BioMethan Gasauf­bereitung

Zukunftsfähige Ressourcenwirtschaft

In Zeiten von Energiewende und Dekarbonisierung spielen die umfassende, zuverlässige Versorgung mit erneuerbarer Energie und die Produktion von regenerativem Treibstoff (bio-LNG, bio-CNG) eine zentrale Rolle. Als integrierte Komplettlösung in Kombination mit einer Kompogas®-Anlage oder als Einzelmodul vervollständigt die BioMethan-Gasaufbereitungstechnologie von HZI die Produktpalette, in der aus Abfall und Biomasse aller Art Energie erzeugt wird.

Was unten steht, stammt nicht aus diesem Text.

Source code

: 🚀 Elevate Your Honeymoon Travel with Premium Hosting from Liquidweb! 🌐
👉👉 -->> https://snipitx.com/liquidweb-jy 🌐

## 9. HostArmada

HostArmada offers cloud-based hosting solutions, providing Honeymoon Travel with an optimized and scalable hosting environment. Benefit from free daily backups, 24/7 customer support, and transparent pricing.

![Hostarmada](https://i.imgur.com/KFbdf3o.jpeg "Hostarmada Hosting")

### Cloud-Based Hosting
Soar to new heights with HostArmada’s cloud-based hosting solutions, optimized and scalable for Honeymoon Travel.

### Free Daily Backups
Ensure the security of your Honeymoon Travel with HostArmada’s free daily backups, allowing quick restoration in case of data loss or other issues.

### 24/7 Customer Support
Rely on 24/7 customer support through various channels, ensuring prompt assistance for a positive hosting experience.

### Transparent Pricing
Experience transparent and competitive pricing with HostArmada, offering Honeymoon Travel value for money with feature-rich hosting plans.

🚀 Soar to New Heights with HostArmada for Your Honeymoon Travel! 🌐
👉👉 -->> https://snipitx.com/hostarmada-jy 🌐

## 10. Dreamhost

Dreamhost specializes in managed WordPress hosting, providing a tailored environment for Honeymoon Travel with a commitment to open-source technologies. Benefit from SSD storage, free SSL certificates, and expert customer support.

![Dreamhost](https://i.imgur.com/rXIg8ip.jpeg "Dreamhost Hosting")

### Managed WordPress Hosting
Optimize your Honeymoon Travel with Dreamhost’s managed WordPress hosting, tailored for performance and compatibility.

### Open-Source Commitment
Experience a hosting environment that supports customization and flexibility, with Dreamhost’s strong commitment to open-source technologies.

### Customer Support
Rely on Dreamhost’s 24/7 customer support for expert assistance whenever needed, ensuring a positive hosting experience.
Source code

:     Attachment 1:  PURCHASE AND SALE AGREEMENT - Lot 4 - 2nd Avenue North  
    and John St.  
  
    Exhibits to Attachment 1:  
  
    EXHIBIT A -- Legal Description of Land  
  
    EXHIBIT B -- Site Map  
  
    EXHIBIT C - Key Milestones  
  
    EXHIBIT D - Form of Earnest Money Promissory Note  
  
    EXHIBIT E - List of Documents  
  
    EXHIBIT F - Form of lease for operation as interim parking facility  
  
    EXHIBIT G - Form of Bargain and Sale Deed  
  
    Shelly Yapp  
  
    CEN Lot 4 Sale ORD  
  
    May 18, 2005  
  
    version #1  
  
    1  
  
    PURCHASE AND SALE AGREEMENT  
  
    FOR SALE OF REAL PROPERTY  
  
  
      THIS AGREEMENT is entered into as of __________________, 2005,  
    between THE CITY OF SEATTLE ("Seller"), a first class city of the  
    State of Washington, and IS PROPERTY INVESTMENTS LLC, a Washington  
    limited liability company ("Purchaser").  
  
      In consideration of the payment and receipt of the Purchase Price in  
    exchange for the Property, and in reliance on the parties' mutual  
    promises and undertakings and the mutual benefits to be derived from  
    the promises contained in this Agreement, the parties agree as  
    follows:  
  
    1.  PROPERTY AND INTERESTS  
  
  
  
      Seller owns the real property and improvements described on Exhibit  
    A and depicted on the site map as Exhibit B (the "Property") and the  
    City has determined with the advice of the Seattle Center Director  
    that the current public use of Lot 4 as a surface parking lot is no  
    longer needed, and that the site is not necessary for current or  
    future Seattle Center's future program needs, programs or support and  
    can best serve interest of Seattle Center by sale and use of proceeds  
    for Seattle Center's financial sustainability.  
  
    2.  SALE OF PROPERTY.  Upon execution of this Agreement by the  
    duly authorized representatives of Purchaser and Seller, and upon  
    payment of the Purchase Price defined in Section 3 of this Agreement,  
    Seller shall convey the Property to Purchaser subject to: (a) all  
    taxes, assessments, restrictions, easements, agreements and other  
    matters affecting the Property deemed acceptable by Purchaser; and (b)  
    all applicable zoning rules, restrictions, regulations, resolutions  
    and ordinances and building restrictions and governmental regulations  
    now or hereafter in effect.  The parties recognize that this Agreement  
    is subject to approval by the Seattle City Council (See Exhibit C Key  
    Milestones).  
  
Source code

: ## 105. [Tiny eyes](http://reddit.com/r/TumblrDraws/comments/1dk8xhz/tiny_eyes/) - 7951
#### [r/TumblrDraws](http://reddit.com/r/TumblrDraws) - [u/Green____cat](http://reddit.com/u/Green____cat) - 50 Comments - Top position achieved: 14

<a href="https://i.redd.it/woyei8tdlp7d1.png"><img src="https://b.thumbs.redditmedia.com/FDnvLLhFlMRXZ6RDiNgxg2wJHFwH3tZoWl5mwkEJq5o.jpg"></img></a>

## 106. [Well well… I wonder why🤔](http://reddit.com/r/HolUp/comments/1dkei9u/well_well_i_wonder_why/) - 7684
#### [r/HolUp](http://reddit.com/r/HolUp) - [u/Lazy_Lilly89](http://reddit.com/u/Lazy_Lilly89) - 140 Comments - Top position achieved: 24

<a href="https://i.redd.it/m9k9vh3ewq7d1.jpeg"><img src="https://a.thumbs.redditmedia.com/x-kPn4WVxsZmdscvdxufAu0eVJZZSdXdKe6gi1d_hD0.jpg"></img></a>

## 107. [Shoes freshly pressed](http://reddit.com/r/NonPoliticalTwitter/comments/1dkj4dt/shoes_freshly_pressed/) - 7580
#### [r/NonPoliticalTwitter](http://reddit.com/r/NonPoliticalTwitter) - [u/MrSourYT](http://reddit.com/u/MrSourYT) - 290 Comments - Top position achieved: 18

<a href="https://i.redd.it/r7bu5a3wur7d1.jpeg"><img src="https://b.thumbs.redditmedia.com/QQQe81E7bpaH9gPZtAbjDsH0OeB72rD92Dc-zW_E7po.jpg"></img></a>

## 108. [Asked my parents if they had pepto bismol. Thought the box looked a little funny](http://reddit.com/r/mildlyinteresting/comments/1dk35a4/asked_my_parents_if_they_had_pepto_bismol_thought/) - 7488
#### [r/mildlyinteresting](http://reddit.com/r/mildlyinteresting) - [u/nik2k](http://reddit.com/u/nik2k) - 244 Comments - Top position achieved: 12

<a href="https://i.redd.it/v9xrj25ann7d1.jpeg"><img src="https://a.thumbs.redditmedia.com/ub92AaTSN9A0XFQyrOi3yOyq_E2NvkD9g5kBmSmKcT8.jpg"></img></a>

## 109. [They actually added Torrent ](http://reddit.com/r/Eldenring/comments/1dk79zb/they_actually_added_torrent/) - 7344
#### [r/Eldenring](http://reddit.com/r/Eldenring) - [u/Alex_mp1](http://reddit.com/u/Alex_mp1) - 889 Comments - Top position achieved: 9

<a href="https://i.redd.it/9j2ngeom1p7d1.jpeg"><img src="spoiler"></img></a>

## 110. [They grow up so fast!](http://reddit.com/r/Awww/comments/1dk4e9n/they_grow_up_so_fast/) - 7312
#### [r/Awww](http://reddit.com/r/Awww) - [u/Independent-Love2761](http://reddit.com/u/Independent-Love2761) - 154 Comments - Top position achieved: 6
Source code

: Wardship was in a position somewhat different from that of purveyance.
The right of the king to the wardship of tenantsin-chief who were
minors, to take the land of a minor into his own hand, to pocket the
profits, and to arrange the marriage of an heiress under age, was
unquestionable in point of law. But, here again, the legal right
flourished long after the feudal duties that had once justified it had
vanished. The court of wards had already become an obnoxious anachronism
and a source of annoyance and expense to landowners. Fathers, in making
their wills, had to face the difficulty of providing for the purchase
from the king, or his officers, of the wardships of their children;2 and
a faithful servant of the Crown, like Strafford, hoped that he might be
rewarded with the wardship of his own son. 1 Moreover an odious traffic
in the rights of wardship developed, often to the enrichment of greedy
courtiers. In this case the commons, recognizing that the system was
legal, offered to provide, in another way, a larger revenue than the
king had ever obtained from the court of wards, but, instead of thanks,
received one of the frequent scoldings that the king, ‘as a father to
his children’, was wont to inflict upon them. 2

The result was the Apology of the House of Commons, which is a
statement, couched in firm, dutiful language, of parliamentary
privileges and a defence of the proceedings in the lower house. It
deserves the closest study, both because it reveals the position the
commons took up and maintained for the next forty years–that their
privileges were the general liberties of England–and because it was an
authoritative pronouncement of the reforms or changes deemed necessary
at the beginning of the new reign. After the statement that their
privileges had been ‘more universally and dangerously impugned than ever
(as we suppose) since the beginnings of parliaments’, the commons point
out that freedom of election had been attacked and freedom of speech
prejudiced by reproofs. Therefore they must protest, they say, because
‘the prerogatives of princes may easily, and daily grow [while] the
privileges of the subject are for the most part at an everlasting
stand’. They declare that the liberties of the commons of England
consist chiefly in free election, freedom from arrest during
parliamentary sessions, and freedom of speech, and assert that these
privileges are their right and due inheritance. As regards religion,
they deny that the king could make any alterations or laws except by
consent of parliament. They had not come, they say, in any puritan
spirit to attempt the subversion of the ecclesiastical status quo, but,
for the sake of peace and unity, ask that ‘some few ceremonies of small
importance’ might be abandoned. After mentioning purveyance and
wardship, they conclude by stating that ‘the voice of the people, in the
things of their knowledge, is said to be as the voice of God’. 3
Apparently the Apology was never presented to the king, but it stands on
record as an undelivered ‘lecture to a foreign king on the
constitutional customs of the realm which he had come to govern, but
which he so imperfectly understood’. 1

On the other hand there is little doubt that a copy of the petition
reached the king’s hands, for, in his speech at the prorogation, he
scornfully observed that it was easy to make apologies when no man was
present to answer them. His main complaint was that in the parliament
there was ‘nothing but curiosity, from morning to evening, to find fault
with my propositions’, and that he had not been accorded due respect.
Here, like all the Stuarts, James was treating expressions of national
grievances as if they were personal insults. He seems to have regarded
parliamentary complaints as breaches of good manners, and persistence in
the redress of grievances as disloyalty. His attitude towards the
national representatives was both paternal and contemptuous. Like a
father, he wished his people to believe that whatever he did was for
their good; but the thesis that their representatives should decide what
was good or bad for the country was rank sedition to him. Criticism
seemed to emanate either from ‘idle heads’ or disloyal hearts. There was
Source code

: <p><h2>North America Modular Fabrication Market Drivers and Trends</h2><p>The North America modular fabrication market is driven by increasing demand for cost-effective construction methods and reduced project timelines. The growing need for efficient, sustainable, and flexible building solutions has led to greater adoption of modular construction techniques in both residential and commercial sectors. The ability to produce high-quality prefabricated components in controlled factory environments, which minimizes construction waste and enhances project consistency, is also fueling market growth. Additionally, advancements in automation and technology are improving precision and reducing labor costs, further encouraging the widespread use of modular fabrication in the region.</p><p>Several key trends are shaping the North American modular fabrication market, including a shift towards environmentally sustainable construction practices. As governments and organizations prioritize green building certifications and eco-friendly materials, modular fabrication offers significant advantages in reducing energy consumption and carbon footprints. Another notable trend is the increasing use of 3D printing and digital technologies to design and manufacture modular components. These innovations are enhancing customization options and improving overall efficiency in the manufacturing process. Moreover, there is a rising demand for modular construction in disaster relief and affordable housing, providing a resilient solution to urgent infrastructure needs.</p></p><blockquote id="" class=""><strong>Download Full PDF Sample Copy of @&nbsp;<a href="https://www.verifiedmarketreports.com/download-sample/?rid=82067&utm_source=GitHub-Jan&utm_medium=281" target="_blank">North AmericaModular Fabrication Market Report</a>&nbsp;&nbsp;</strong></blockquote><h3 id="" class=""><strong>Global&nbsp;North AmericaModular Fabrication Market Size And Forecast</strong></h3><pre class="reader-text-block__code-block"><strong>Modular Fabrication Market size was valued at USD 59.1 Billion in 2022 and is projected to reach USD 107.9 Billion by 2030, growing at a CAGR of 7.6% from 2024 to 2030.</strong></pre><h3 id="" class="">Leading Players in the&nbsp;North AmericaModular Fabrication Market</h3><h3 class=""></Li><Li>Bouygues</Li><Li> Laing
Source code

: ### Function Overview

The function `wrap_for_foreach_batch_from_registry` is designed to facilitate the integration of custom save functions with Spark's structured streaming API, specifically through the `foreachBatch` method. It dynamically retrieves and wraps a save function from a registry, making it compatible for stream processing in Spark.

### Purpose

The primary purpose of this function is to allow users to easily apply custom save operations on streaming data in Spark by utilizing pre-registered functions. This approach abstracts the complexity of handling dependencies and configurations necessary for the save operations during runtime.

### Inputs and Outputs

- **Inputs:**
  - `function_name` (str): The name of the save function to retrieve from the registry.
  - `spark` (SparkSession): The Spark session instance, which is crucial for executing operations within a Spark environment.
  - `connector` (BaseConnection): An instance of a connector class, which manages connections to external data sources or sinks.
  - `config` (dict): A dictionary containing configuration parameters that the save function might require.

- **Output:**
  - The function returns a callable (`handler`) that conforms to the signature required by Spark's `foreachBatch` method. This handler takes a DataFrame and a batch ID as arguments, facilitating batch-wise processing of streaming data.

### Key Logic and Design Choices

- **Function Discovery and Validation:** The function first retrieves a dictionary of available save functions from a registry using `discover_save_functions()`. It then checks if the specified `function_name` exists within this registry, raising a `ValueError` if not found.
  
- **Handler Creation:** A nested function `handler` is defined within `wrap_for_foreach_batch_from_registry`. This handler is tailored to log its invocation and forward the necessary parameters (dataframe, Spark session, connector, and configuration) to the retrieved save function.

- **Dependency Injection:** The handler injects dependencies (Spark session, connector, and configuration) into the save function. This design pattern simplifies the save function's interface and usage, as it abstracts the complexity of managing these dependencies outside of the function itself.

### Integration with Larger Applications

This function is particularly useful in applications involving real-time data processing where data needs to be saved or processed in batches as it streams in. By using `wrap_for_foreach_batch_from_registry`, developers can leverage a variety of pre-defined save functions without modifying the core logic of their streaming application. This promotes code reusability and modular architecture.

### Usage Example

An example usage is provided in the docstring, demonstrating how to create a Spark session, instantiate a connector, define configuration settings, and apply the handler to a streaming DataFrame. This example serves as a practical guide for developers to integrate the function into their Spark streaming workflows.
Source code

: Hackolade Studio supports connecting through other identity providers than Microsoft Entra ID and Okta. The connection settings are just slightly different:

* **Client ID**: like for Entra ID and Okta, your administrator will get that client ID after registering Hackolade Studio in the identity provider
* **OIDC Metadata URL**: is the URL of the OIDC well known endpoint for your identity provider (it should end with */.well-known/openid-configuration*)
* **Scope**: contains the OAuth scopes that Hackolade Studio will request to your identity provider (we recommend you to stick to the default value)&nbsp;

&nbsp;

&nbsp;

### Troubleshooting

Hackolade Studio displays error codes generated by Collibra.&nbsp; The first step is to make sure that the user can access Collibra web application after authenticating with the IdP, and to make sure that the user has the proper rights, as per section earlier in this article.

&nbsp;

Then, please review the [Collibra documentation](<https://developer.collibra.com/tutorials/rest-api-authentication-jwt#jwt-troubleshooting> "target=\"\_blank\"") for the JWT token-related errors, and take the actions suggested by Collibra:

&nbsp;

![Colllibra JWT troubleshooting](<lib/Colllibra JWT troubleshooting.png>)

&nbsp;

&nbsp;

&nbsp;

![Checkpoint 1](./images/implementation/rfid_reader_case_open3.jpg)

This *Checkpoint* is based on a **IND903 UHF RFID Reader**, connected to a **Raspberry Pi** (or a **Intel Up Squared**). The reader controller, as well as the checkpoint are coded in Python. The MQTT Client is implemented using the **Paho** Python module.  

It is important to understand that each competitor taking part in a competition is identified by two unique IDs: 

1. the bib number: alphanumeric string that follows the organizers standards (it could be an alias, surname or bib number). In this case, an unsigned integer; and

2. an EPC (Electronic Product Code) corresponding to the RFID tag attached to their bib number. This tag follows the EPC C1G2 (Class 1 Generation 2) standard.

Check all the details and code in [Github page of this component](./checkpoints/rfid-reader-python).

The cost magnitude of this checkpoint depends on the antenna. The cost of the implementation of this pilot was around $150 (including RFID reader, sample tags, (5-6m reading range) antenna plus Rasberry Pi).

So entsteht auf Basis biogener Rohgase im Aufbereitungsprozess hochreines Biomethan als vielseitig nutzbarer Energieträger.

Aus dem Nebenprodukt CO2 lassen sich weitere Erträge in Form von gasförmigem, verflüssigtem oder festem CO2-Produktgas für den industriellen Gebrauch generieren. Es findet unter anderem Anwendung in der Pflanzenzucht, als Lösch- oder Kältemittel oder als Rohstoff in der chemischen Industrie.

Damit leistet die BioMethan-Technologie von HZI einen wichtigen und direkten Beitrag zum Ausbau erneuerbarer Energien, zur Abkehr von fossilen Treibstoffen sowie zur Dekarbonisierung unserer Gesellschaft.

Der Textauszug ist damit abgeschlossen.